:: Data to examine ::
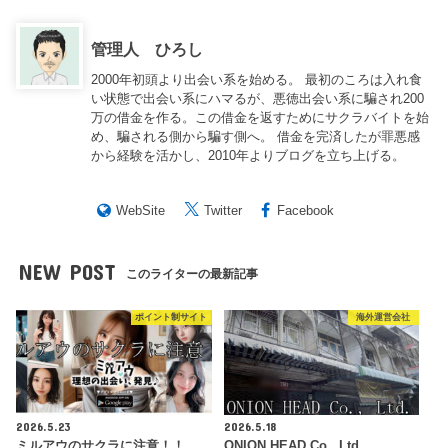
管理人 ひろし
2000年初頭より出会い系を始める。 最初のころは入れ食
い状態で出会い系にハマるが、悪徳出会い系に騙され200
万の借金を作る。この借金を返すためにサクラバイトを始
め、騙される側から騙す側へ。 借金を完済したが罪悪感
から経験を活かし、2010年よりブログを立ち上げる。
WebSite
Twitter
Facebook
NEW POST
このライターの最新記事
ポイント制サイト
海外運営会社
2026.5.23
2026.5.18
ミルアウのサクラに注意！！
ONION HEAD Co., Ltd.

:: Try it ::
From the first line to the last, retype the data exactly, but omit every image.

:: Written answer ::
管理人 ひろし
2000年初頭より出会い系を始める。 最初のころは入れ食
い状態で出会い系にハマるが、悪徳出会い系に騙され200
万の借金を作る。この借金を返すためにサクラバイトを始
め、騙される側から騙す側へ。 借金を完済したが罪悪感
から経験を活かし、2010年よりブログを立ち上げる。
WebSite
Twitter
Facebook
NEW POST
このライターの最新記事
ポイント制サイト
海外運営会社
2026.5.23
2026.5.18
ミルアウのサクラに注意！！
ONION HEAD Co., Ltd.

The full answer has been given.